§ Work request
Turn the lines of the records, from the line with "has been presented" up to and including the line with "Comparable Alternatives to Consider", into a Markdown table with the columns Row and Line, where Row numbers each line in order and Line holds its text. Leave out the blank lines and the pictures.

§ Provided information
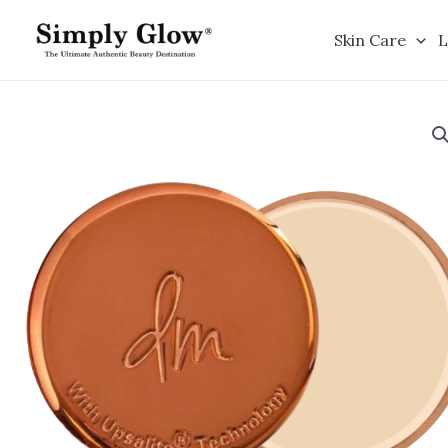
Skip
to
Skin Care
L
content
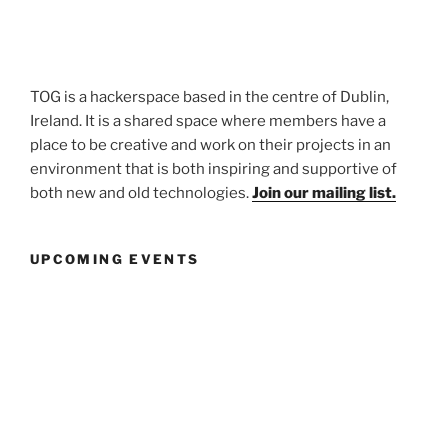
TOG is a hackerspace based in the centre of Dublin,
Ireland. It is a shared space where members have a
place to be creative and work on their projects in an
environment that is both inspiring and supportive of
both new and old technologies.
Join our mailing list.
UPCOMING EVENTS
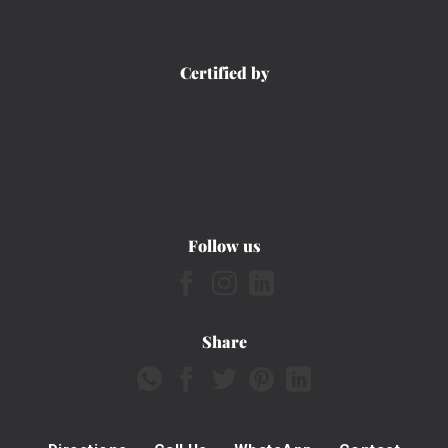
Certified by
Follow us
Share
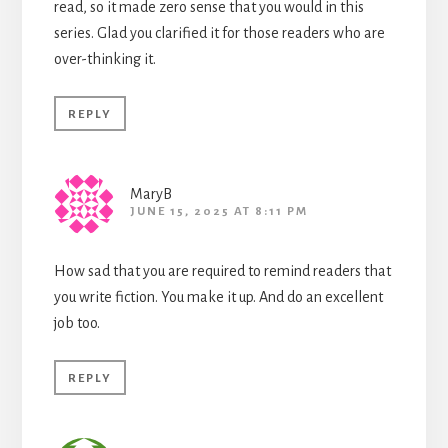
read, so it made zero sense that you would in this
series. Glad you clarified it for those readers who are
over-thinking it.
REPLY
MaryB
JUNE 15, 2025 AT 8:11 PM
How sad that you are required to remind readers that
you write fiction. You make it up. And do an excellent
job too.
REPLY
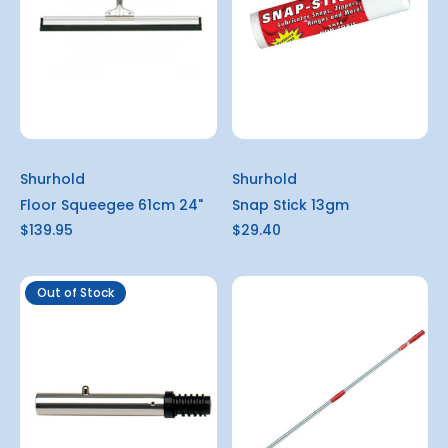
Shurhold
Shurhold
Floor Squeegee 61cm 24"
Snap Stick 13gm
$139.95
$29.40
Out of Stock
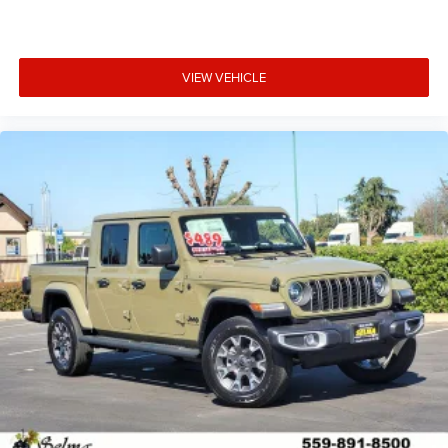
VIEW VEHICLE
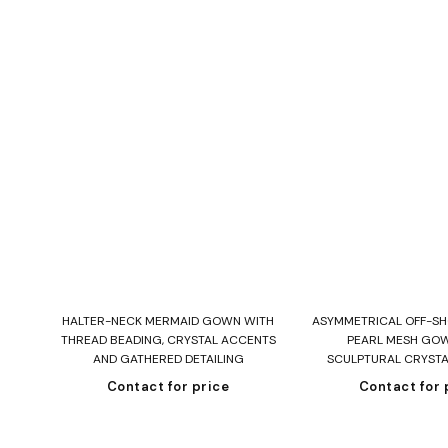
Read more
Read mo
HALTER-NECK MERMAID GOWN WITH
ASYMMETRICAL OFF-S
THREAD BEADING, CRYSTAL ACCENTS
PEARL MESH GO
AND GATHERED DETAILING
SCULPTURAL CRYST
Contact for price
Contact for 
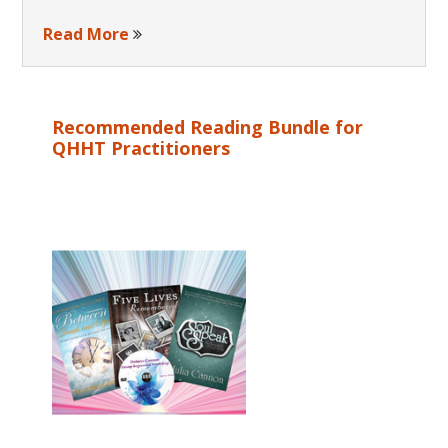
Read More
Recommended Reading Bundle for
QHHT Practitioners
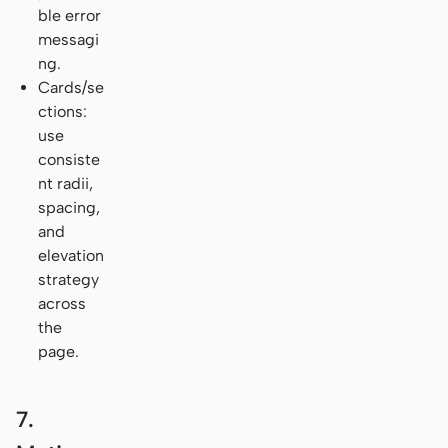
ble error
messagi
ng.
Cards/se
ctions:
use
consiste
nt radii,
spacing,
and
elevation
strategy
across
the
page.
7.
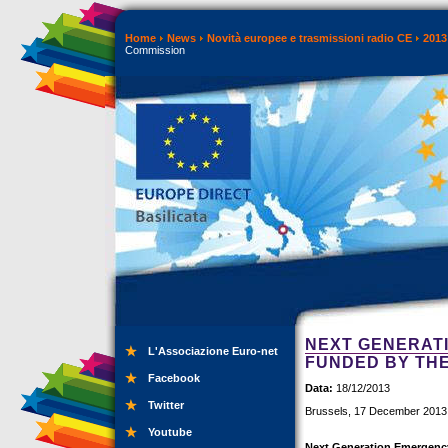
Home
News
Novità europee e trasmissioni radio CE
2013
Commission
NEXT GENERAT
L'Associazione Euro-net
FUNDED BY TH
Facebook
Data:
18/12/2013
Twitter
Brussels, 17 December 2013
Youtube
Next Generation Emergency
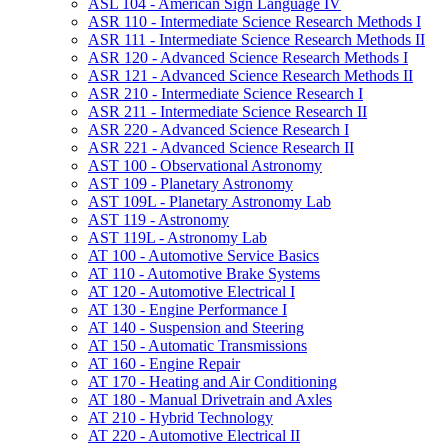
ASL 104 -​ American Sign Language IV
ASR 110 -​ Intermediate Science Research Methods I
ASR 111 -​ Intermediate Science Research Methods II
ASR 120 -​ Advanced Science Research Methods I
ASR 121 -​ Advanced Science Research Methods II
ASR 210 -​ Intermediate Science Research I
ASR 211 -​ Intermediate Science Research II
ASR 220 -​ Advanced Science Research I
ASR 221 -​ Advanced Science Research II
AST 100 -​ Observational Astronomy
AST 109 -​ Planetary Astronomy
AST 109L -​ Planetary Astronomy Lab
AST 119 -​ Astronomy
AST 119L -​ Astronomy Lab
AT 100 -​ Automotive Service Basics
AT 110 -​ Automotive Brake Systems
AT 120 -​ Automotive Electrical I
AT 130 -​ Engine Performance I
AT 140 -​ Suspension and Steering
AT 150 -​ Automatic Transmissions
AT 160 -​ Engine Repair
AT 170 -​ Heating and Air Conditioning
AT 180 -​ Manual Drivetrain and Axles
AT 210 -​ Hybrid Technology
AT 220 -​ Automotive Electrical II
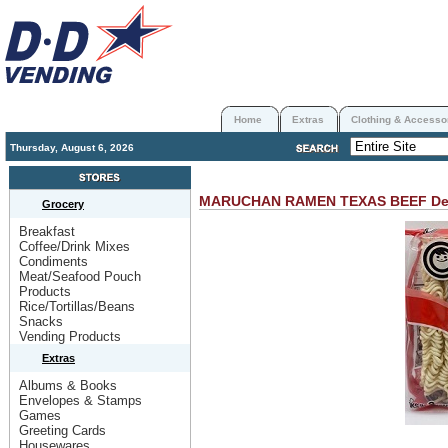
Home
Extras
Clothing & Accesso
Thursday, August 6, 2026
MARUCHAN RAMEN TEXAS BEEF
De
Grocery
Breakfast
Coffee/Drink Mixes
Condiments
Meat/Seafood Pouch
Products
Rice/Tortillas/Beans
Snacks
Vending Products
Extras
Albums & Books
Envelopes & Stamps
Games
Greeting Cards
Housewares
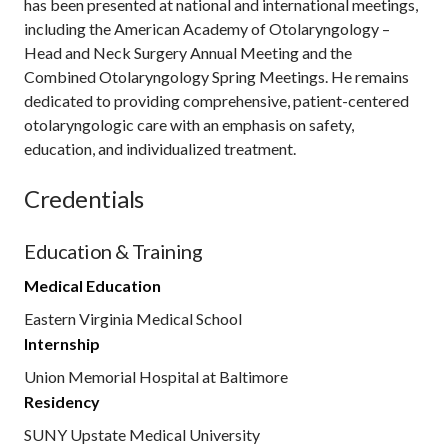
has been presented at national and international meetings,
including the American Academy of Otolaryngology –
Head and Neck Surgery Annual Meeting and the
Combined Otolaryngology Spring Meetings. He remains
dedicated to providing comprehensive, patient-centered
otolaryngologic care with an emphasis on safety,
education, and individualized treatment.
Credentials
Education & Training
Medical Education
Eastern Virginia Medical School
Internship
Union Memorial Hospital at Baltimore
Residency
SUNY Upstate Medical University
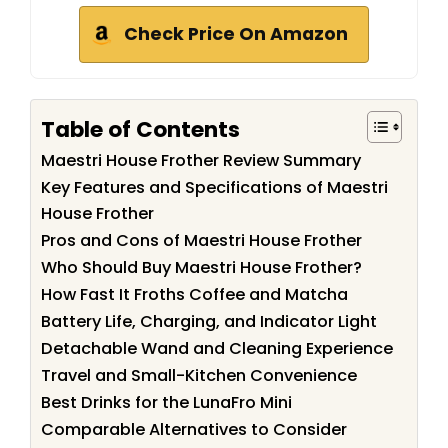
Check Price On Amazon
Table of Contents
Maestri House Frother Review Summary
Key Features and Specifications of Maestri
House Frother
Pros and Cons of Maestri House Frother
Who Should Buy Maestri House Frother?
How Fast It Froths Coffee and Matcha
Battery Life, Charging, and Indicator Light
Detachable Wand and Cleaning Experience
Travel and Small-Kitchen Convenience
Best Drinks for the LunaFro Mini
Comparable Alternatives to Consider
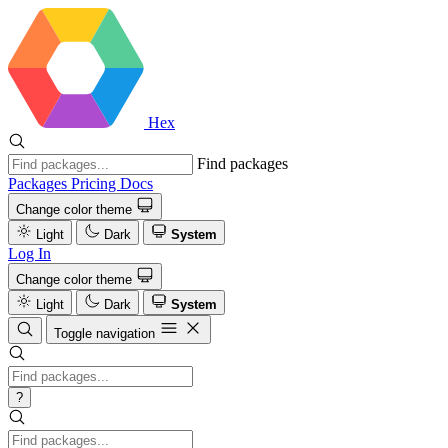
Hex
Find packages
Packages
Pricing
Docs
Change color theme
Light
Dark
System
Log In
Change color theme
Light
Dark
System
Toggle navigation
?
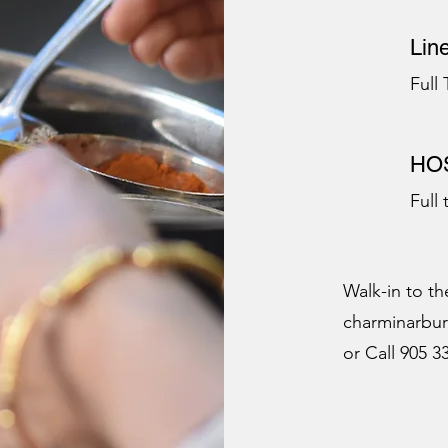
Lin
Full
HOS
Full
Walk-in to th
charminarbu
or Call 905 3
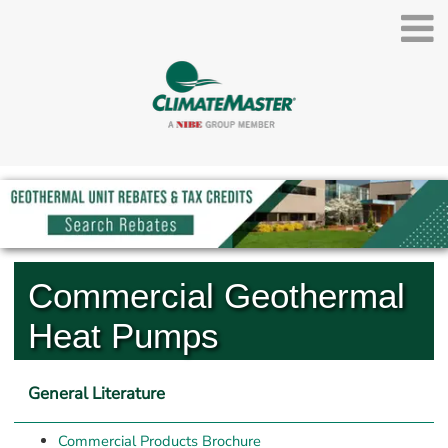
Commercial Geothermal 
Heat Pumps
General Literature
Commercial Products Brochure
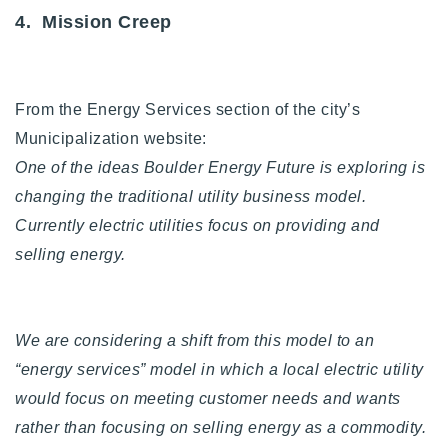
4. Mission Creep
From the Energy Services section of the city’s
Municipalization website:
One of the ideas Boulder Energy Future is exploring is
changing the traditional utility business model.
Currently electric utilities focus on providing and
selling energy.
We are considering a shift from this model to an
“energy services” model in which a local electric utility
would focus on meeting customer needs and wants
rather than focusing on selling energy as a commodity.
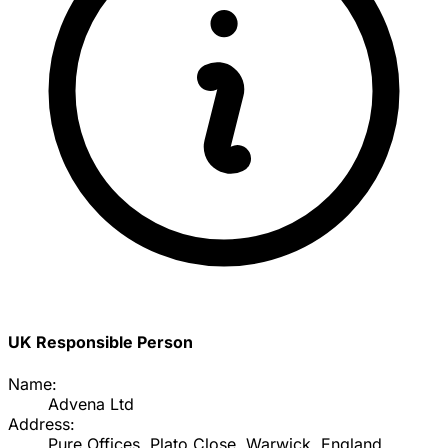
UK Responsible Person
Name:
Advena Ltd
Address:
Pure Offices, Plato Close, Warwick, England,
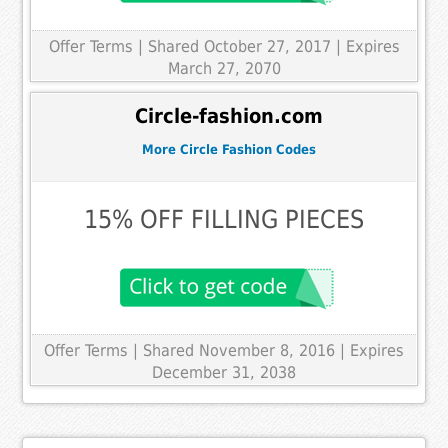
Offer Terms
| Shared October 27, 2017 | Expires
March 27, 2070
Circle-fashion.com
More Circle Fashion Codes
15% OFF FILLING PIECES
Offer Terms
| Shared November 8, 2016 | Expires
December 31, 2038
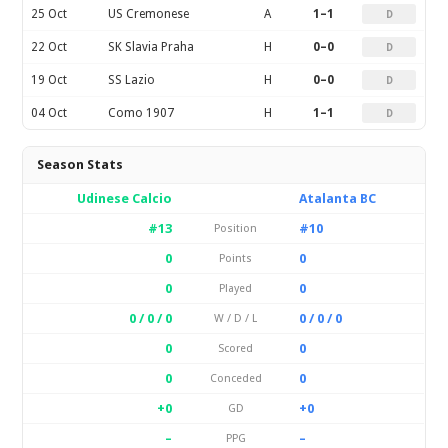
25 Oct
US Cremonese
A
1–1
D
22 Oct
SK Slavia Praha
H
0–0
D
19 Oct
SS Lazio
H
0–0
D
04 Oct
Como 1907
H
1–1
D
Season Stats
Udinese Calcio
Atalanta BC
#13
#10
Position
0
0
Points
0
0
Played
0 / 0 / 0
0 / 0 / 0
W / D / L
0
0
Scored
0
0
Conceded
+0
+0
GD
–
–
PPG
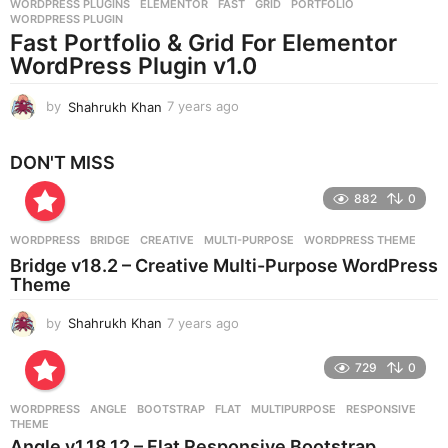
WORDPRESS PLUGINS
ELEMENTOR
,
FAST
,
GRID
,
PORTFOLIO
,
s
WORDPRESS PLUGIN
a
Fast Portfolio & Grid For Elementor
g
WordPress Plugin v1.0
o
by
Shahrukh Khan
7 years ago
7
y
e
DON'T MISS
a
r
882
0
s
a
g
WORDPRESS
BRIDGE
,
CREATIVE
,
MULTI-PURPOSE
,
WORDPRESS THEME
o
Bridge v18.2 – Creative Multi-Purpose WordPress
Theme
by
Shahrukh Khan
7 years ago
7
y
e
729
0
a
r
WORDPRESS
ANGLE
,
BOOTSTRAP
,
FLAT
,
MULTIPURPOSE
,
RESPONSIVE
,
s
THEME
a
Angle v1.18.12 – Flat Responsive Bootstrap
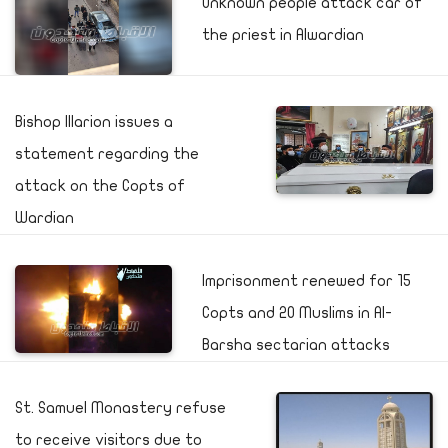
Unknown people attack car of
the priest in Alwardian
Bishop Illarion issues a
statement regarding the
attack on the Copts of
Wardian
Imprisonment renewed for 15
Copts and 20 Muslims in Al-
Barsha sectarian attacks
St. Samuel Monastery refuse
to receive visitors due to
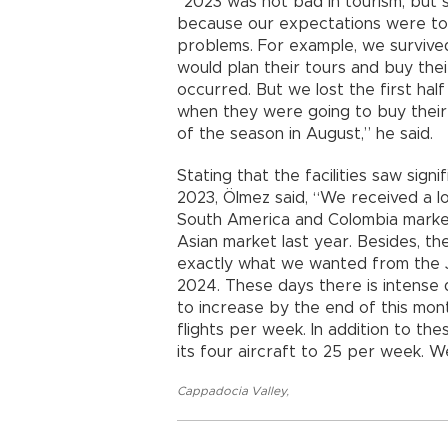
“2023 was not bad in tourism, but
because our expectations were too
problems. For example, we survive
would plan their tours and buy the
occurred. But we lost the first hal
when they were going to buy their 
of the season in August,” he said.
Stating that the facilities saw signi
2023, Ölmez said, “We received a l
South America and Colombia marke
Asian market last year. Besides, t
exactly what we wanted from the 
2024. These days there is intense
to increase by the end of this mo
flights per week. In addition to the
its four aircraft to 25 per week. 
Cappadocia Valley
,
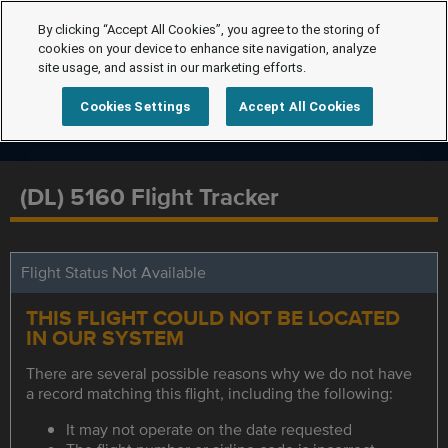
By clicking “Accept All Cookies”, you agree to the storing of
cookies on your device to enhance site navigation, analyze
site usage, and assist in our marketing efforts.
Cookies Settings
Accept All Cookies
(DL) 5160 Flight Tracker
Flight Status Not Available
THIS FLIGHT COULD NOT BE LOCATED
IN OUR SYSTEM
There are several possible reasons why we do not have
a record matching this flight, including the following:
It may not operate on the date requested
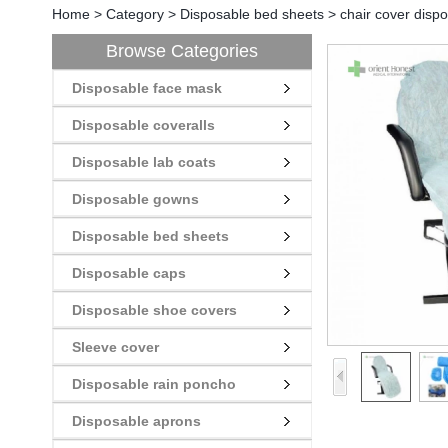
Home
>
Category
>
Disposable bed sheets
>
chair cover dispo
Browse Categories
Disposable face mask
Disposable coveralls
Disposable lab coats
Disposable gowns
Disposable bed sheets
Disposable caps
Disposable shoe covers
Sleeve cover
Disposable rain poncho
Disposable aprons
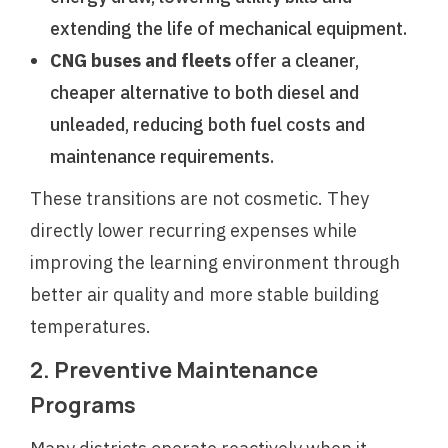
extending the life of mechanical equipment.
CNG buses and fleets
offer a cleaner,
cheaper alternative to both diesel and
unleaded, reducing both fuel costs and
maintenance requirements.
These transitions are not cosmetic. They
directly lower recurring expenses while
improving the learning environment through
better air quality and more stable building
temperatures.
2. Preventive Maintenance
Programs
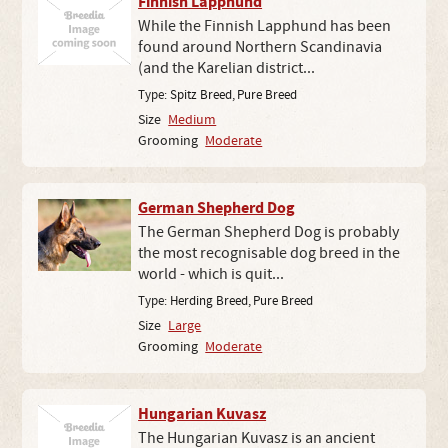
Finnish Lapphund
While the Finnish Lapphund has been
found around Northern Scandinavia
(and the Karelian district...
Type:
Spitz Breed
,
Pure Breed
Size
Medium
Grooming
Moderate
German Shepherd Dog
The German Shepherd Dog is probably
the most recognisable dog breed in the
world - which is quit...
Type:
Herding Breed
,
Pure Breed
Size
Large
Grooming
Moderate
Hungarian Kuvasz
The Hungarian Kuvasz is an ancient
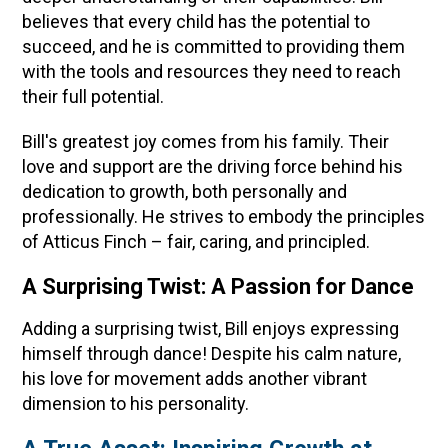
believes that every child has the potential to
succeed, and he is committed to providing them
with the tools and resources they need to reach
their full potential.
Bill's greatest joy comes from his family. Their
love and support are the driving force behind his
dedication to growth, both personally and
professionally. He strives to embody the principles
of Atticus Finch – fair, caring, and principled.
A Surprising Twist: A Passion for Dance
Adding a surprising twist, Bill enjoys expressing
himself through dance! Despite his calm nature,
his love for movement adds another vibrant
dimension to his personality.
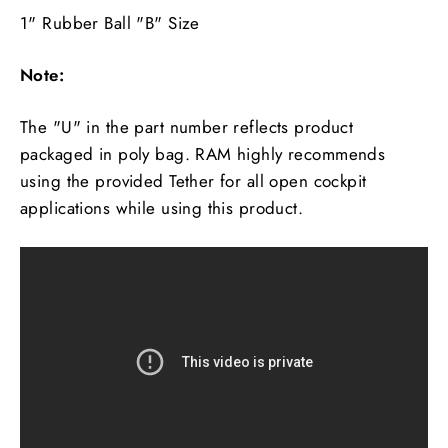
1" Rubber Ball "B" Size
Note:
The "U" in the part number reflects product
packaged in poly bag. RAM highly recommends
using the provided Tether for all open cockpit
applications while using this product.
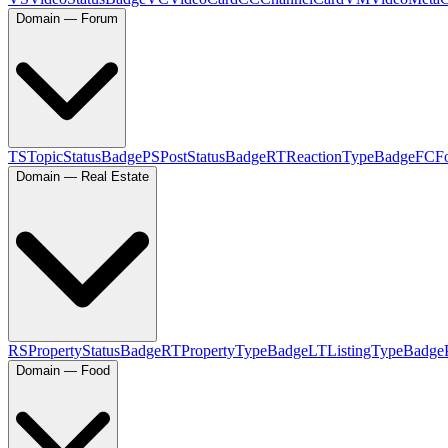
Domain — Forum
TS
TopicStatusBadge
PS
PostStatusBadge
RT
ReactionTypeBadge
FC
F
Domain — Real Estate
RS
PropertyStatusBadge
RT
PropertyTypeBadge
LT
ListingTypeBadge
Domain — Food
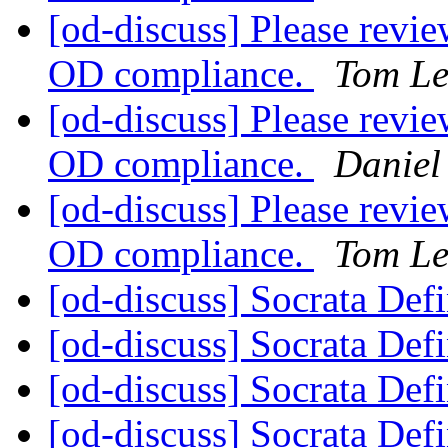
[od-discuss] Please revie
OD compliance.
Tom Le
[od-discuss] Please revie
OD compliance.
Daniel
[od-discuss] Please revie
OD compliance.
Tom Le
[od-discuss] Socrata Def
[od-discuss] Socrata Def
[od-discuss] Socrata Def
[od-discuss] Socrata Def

§ Exercise answer
| Row | Line |
|---|---|
| 1 | has been presented at national and international meetings, |
| 2 | including the American Academy of Otolaryngology – |
| 3 | Head and Neck Surgery Annual Meeting and the |
| 4 | Combined Otolaryngology Spring Meetings. He remains |
| 5 | dedicated to providing comprehensive, patient-centered |
| 6 | otolaryngologic care with an emphasis on safety, |
| 7 | education, and individualized treatment. |
| 8 | Credentials |
| 9 | Education & Training |
| 10 | Medical Education |
| 11 | Eastern Virginia Medical School |
| 12 | Internship |
| 13 | Union Memorial Hospital at Baltimore |
| 14 | Residency |
| 15 | SUNY Upstate Medical University |
| 16 | Check Price On Amazon |
| 17 | Table of Contents |
| 18 | Maestri House Frother Review Summary |
| 19 | Key Features and Specifications of Maestri |
| 20 | House Frother |
| 21 | Pros and Cons of Maestri House Frother |
| 22 | Who Should Buy Maestri House Frother? |
| 23 | How Fast It Froths Coffee and Matcha |
| 24 | Battery Life, Charging, and Indicator Light |
| 25 | Detachable Wand and Cleaning Experience |
| 26 | Travel and Small-Kitchen Convenience |
| 27 | Best Drinks for the LunaFro Mini |
| 28 | Comparable Alternatives to Consider |